··· 読解用抜粋
当院で掲載している希少難治性疾患に関する説明は、患者さん並びにご家族の皆様に参考となる情報提供であり、その検査や治療は当院では行っておりません
また、紹介すべき病院に関しても適切な情報を持ち合わせておりません。
尚、当院では希少難治性疾患に対する医療相談は行っておりませんので、ご理解のほど宜しくお願いします。

悪性線維性組織球腫 (malignant fibrous histiocytoma;MFH、あるいはPleomorphic undifferentiated sarcoma;PUS)

本症は最も頻度の高い軟部組織肉腫(軟部組織腫瘍の約20-24%を占める)ですが、発生起源細胞は現在不明ですが、腱や靱帯由来ではないかと推定する研究者もいます。悪性度は高く、予後不良となりやすいです。

疫学

50歳から60歳に最も多いが10歳から90歳まで幅広い年代で発症の報告がある。小児では稀ですが、angiomatoid 型は20代以下に比較的多くみられます。 男女比はおよそ2:1で、黒人や黄色人種に比較して白人に多いとされています。

症状

成人の四肢および後腹膜に好発しますが、その他の部位にも生じます。皮膚に原発することは稀で、通常は皮下に無痛性で分葉状あるいは多結節性の腫瘤が生じます。遠隔転移の頻度は後述する組織型によっても異なりますが、一般的には肺(90%)、骨(8%)、肝(1%)で多くみられます。

診断

軟部組織腫瘍にはMRIで腫瘍の性状(大きさ、位置、腫瘍内部の構成など)をおよそ把握できます。MRIが使用できないような場合(生体内に金属が埋入されている)は、CTで代替することもあります。転移の有無を確認するために、CTやMRIに加えて、骨シンチやPETスキャンで精査することもあります。
······
··· データ抜粋
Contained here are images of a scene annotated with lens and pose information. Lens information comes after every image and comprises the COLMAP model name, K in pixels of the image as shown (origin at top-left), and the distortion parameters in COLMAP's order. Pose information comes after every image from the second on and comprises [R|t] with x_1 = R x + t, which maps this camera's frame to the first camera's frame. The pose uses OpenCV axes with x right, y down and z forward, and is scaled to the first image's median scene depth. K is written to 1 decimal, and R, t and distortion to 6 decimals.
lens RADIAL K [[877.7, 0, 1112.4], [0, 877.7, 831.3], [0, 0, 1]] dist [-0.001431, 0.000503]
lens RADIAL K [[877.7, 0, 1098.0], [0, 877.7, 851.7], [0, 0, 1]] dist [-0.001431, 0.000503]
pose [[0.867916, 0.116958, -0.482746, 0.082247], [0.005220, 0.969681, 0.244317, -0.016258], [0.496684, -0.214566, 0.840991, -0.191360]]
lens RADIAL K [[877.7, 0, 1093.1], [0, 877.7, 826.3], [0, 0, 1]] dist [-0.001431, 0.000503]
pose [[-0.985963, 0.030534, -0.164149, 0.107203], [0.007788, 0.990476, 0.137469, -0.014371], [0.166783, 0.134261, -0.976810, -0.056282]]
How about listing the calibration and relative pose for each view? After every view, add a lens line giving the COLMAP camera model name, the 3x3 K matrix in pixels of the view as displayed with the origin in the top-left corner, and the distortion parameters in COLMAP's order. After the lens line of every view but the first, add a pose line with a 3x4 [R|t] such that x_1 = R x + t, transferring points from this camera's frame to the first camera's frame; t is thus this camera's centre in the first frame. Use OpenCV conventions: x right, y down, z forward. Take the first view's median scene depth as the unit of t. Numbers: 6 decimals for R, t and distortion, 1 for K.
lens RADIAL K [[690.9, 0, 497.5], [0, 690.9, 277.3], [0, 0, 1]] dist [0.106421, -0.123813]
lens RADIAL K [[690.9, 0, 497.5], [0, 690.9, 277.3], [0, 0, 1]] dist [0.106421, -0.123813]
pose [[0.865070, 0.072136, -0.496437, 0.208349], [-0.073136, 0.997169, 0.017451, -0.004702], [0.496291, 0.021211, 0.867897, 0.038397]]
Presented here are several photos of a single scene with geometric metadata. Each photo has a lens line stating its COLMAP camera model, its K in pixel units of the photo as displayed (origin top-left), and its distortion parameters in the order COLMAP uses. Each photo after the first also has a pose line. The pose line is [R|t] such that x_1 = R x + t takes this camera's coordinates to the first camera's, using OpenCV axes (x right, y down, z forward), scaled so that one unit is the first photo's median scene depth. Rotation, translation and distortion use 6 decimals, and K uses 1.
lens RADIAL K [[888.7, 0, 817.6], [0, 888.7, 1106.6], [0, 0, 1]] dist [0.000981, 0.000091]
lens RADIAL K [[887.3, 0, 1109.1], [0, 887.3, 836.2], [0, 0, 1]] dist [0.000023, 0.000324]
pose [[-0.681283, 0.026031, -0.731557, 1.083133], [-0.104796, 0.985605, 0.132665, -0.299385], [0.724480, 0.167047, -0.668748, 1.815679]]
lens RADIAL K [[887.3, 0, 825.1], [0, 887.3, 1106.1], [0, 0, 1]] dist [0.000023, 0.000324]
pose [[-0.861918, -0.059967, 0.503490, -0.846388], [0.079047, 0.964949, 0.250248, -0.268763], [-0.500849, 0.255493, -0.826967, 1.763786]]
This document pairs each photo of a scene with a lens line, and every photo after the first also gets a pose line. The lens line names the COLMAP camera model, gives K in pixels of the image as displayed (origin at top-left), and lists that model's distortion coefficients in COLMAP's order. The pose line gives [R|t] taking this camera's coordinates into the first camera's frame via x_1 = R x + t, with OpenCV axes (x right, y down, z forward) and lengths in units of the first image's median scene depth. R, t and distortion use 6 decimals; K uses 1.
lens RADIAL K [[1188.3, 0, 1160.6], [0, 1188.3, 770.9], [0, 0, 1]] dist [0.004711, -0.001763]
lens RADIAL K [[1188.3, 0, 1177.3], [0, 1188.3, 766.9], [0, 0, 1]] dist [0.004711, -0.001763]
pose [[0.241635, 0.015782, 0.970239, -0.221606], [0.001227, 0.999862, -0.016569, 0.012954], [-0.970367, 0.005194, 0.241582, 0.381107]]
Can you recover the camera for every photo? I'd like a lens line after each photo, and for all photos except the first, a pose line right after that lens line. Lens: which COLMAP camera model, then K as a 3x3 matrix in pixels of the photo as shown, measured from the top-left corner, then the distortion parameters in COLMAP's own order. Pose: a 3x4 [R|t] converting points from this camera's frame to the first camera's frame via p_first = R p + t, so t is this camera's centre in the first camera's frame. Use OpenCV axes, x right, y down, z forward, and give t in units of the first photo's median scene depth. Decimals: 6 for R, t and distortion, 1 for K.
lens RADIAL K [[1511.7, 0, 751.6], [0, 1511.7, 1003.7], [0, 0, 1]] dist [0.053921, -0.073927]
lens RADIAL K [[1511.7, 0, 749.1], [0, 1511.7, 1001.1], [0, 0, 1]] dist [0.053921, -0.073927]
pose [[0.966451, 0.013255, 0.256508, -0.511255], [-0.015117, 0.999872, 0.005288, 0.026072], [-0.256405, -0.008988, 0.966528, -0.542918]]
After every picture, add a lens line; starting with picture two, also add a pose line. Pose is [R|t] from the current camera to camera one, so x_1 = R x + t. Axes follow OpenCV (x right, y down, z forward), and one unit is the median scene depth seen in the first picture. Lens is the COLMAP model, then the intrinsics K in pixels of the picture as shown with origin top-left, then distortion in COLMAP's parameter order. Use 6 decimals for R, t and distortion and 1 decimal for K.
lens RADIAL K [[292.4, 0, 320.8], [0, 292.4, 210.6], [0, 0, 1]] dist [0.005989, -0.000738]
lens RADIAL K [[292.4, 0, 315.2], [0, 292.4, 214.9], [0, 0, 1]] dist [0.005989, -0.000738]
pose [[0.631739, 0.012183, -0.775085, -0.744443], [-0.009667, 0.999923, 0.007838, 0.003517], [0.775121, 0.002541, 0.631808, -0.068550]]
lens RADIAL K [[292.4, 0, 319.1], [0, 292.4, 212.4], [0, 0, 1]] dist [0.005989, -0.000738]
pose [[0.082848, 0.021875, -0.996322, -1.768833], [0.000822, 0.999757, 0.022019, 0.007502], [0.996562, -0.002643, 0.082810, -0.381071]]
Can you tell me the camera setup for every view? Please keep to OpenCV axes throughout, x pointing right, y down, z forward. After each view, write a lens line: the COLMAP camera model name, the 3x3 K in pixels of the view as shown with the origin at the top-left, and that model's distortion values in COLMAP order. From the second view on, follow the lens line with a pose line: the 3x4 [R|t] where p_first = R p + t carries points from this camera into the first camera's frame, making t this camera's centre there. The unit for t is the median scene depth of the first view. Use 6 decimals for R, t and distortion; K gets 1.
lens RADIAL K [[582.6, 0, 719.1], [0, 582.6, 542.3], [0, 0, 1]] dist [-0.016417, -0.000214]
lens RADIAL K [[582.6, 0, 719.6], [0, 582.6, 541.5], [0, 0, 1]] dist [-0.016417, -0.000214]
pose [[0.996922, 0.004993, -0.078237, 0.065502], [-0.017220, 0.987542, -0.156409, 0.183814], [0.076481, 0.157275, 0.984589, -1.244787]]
······
演習課題:
(A) 悪性線維性組織球腫の解説では、「診断」の項に検査の方法がいくつか挙げられています。それらをすべて列挙してください。
(B) 悪性線維性組織球腫の解説のうち、「当院で掲載している希少難治性」から「histiocytoma;MFH、あるいはPleomorphic undifferentiated sarcoma;PUS)」までを、終わりの語句も含めて一字一句たがえずに書き出してください。

演習の解答:
(A) MRI、CT、骨シンチ、PETスキャン

(B)
当院で掲載している希少難治性疾患に関する説明は、患者さん並びにご家族の皆様に参考となる情報提供であり、その検査や治療は当院では行っておりません
また、紹介すべき病院に関しても適切な情報を持ち合わせておりません。
尚、当院では希少難治性疾患に対する医療相談は行っておりませんので、ご理解のほど宜しくお願いします。

悪性線維性組織球腫 (malignant fibrous histiocytoma;MFH、あるいはPleomorphic undifferentiated sarcoma;PUS)